In recognising that cancer therapy side effects could be a major barrier to effective treatment, Dr Hannah Wardill of the University of Adelaide was investigating the microbiome and outcomes in cancer therapies. 

“The research looks at how various cancer treatments – chemotherapy, radiotherapy or some of these newer agents like tyrosine kinase inhibitors – affect the composition of the microbiome, and how those changes then affect an individual’s response to treatment and complications that they develop,” she said. 
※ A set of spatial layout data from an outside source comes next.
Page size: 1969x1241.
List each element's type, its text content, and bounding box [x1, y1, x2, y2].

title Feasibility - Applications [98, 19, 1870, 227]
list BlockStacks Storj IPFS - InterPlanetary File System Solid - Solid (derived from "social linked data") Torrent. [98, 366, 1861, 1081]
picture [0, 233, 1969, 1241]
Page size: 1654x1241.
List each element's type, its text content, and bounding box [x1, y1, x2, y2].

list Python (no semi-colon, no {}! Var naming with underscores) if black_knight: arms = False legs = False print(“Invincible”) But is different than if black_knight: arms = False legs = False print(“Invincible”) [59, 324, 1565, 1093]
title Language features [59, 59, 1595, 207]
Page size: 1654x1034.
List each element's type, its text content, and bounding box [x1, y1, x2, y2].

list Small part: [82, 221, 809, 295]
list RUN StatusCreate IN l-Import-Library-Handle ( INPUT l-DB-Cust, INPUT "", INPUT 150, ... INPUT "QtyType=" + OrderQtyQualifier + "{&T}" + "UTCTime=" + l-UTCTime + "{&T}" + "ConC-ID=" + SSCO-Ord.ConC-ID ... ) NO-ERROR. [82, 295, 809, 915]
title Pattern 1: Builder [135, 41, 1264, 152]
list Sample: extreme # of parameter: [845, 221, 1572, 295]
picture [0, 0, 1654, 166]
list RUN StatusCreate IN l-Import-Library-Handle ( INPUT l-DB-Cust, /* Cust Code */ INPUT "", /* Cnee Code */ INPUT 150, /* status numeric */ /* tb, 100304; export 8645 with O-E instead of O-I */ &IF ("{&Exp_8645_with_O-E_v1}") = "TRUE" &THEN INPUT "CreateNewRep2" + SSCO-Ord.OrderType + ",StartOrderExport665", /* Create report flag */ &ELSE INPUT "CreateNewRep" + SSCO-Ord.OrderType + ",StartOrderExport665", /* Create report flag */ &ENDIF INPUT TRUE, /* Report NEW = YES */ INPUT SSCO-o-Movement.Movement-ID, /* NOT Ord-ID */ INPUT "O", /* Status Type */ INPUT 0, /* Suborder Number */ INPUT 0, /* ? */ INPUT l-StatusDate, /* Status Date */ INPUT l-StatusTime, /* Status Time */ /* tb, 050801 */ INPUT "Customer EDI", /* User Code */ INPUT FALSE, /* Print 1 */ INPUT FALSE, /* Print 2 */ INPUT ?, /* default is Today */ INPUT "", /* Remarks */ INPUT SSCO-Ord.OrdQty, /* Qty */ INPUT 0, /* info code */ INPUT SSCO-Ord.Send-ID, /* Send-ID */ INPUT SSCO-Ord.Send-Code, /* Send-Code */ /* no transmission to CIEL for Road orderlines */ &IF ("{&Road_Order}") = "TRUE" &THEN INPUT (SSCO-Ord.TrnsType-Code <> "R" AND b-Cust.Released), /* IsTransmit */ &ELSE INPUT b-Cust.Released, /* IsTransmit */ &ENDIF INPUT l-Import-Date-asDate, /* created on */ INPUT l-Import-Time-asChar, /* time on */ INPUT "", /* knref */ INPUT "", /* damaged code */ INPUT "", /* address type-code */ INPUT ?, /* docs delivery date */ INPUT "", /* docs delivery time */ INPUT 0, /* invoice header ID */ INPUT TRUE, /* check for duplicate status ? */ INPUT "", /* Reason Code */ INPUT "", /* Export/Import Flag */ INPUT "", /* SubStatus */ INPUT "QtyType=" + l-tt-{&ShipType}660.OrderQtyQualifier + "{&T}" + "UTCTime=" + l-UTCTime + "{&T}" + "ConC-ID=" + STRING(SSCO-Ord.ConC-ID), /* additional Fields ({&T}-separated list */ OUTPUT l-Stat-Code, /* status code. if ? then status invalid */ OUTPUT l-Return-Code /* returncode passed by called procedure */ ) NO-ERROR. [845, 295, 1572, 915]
The team recently completed a feasibility study on using autologous faecal transplants in patients with blood cancer to reduce the impact of chemotherapy on the microbiome. The patient’s stool sample was collected before treatment, and then processed and transplanted after treatment to restore the patient’s original microbiome.  

“People with blood cancer undergo very high doses of chemotherapy as well as antibiotics, and their microbiome is severely damaged – and with that comes a range of different complications, including infections,” Dr Wardill said. 

Supporting the microbiome in this way would potentially mitigate some of the treatment complications and would enable patients to tolerate treatment better and therefore receive the required treatment dose, she said. 

“The strength of the microbiome and the huge impact that it has on its host is because of the diversity of species within it; it acts as a whole, not as individual species,” Dr Wardill said. 

“However, in saying that, it may be that we identify that faecal transplant is effective, but it’s effective when strains A, B and C, work together.” 

The goal, she said, was to move into more standardised therapies that could be produced on a large scale, rather than relying on individual faecal donors.